# THE TASK
Restate the records so that not a single word differs.

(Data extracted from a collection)
=== Section Start ===
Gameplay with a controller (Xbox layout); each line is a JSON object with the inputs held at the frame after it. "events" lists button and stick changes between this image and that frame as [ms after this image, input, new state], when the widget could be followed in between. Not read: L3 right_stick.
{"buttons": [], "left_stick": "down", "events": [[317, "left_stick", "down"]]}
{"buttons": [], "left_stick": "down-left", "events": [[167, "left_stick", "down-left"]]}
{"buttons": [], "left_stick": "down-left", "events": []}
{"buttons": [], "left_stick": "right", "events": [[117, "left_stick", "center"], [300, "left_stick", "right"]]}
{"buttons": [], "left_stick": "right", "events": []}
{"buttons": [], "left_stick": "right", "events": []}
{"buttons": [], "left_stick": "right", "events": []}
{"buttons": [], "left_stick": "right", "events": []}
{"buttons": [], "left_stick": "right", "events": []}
=== Section End ===
# WORKED SOLUTION
Gameplay with a controller (Xbox layout); each line is a JSON object with the inputs held at the frame after it. "events" lists button and stick changes between this image and that frame as [ms after this image, input, new state], when the widget could be followed in between. Not read: L3 right_stick.
{"buttons": [], "left_stick": "down", "events": [[317, "left_stick", "down"]]}
{"buttons": [], "left_stick": "down-left", "events": [[167, "left_stick", "down-left"]]}
{"buttons": [], "left_stick": "down-left", "events": []}
{"buttons": [], "left_stick": "right", "events": [[117, "left_stick", "center"], [300, "left_stick", "right"]]}
{"buttons": [], "left_stick": "right", "events": []}
{"buttons": [], "left_stick": "right", "events": []}
{"buttons": [], "left_stick": "right", "events": []}
{"buttons": [], "left_stick": "right", "events": []}
{"buttons": [], "left_stick": "right", "events": []}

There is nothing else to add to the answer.